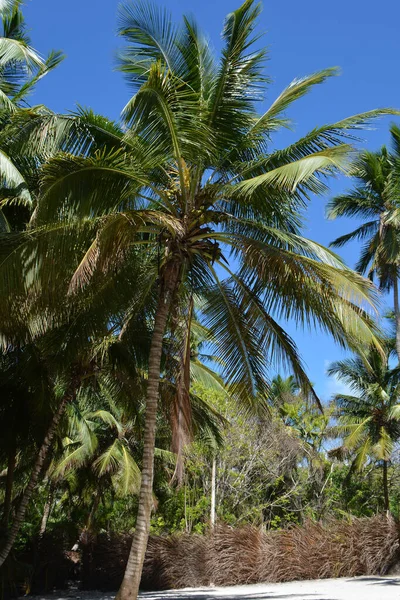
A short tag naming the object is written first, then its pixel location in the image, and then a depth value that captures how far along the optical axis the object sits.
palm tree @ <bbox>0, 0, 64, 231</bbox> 9.91
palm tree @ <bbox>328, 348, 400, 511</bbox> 26.14
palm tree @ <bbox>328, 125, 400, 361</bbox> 22.82
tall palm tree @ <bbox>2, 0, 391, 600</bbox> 8.71
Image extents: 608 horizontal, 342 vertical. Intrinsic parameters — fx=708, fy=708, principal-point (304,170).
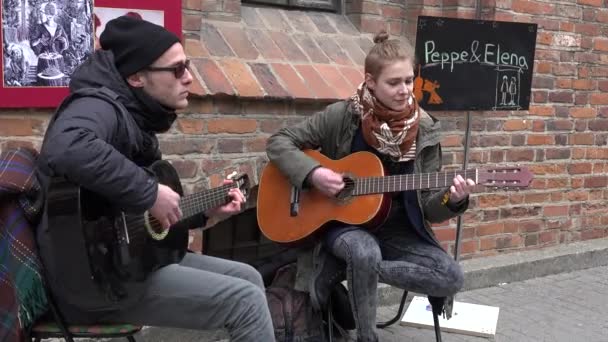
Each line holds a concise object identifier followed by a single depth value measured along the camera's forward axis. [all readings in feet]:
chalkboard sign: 11.95
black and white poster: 9.68
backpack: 11.21
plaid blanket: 6.98
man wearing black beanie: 6.75
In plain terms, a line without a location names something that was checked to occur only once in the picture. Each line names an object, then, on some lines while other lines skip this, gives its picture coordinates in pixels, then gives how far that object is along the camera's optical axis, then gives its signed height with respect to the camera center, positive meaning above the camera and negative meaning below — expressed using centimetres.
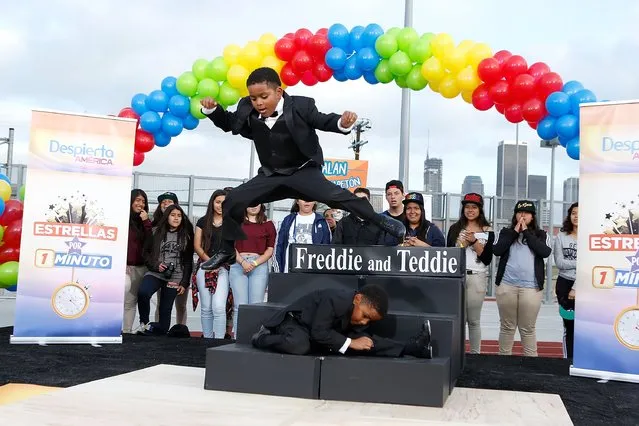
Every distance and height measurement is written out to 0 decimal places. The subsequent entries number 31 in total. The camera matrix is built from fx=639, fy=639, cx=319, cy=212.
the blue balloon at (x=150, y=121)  697 +127
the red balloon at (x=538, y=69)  605 +178
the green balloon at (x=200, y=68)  689 +186
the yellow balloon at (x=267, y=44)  676 +211
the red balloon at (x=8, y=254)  675 -23
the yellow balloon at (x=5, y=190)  665 +43
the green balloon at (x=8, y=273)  662 -43
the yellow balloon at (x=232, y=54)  675 +198
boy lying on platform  402 -52
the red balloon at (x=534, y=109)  606 +140
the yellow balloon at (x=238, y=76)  666 +174
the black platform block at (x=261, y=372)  399 -82
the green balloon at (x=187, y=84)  688 +167
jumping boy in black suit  441 +69
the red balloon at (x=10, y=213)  679 +20
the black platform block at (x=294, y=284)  508 -31
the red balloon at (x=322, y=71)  674 +185
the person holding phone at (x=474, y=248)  616 +6
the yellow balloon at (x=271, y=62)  673 +192
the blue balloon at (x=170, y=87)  698 +166
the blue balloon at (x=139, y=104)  704 +148
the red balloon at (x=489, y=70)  610 +177
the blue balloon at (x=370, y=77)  669 +181
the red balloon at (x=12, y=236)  672 -4
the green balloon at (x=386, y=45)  637 +204
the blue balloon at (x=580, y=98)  576 +145
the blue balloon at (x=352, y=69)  660 +185
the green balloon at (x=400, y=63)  639 +188
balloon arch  603 +177
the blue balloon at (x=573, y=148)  588 +102
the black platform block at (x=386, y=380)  382 -79
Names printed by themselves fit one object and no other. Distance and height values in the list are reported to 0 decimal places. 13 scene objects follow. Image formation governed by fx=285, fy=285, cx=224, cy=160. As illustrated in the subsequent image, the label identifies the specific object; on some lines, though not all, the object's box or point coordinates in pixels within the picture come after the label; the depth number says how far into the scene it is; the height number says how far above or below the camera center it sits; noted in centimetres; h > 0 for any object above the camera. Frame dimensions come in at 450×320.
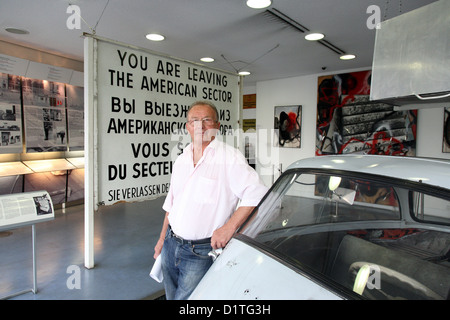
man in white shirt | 161 -37
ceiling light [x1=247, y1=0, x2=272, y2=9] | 315 +156
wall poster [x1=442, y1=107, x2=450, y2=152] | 524 +23
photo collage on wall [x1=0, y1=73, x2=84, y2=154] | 513 +46
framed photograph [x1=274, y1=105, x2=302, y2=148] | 723 +43
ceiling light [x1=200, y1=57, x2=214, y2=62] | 566 +165
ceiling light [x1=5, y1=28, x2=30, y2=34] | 425 +163
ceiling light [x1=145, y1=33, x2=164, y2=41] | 433 +160
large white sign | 300 +28
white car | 104 -50
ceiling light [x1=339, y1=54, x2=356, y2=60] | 532 +165
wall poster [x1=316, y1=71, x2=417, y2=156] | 577 +48
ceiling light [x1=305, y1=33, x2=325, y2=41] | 422 +161
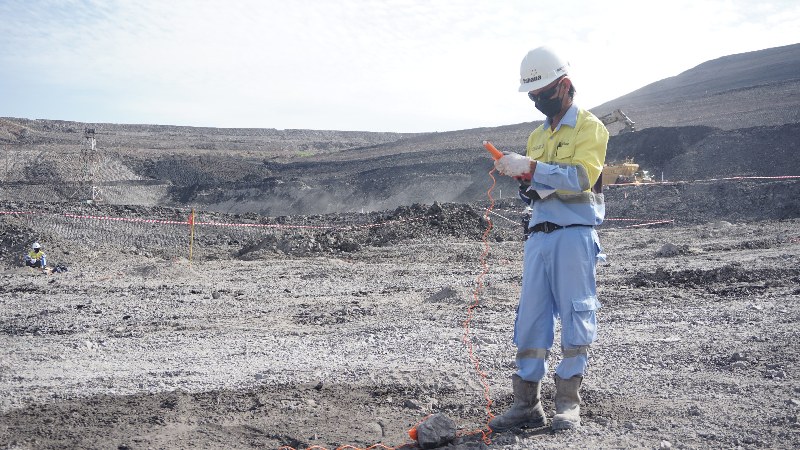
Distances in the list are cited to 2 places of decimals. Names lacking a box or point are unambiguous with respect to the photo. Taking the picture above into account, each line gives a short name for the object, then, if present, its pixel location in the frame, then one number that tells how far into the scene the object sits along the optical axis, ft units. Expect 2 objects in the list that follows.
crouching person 46.06
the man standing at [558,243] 13.96
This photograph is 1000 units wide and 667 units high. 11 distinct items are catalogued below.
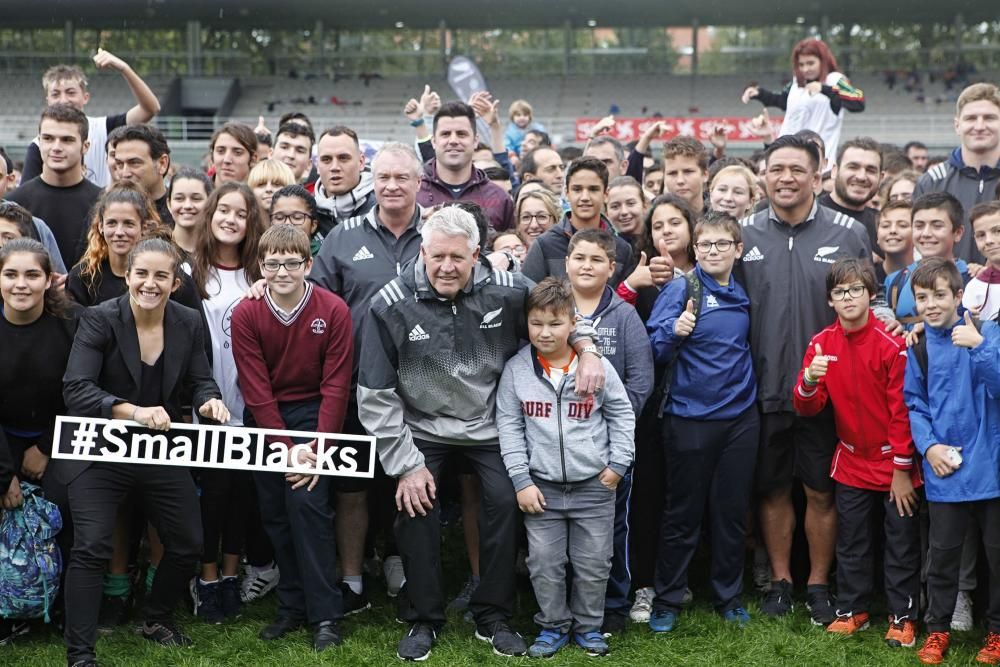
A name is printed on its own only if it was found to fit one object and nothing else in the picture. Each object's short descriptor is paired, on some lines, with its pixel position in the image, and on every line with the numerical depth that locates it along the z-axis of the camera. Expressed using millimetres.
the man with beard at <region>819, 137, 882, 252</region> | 6531
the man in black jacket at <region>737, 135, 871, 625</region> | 5391
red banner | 26938
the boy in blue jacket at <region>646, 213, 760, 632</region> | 5270
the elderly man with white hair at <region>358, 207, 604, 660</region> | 4879
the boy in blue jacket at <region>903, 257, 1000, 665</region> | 4762
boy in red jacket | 5051
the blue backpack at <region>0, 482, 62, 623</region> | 4895
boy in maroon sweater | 5000
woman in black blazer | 4645
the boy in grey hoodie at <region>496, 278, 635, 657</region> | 4918
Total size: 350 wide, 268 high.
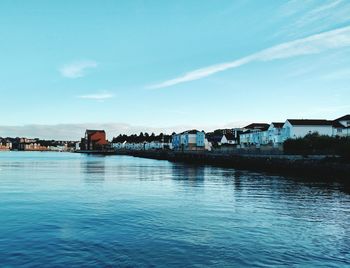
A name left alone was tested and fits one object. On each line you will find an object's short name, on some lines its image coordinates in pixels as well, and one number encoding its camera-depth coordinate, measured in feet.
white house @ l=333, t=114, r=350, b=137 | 330.95
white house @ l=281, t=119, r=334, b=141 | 334.24
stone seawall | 155.62
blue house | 613.11
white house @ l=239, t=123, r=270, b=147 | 424.83
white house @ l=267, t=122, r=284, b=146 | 375.02
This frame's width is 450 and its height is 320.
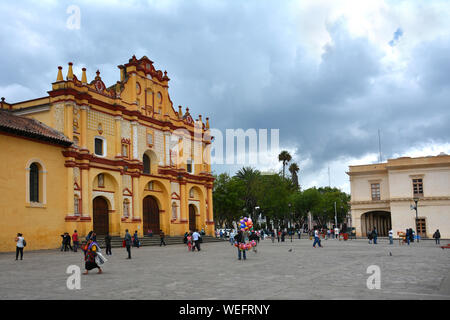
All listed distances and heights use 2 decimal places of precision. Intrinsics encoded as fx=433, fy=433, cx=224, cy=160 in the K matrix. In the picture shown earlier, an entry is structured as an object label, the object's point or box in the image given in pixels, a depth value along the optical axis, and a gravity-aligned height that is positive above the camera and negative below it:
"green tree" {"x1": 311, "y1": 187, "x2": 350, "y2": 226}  75.68 -1.46
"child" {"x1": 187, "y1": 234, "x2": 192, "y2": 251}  27.00 -2.48
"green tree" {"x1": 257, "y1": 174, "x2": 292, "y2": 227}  63.56 +0.79
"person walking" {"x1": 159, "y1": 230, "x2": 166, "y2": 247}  34.09 -2.83
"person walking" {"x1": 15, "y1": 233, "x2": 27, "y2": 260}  20.99 -1.79
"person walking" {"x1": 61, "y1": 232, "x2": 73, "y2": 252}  27.48 -2.10
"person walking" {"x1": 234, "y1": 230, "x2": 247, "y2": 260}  19.34 -1.70
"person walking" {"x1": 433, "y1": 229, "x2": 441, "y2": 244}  33.84 -3.13
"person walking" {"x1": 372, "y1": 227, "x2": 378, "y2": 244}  34.19 -3.06
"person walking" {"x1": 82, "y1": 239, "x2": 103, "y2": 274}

_TASK_.
Go through the entries and return each line where the word "jacket" occurs.

_FINAL ANSWER_.
the man in black jacket at <region>737, 135, 871, 625</region> | 5391
the boy in blue jacket at <region>646, 213, 760, 632</region> | 5270
the boy in blue jacket at <region>903, 257, 1000, 665</region> | 4762
boy in red jacket | 5051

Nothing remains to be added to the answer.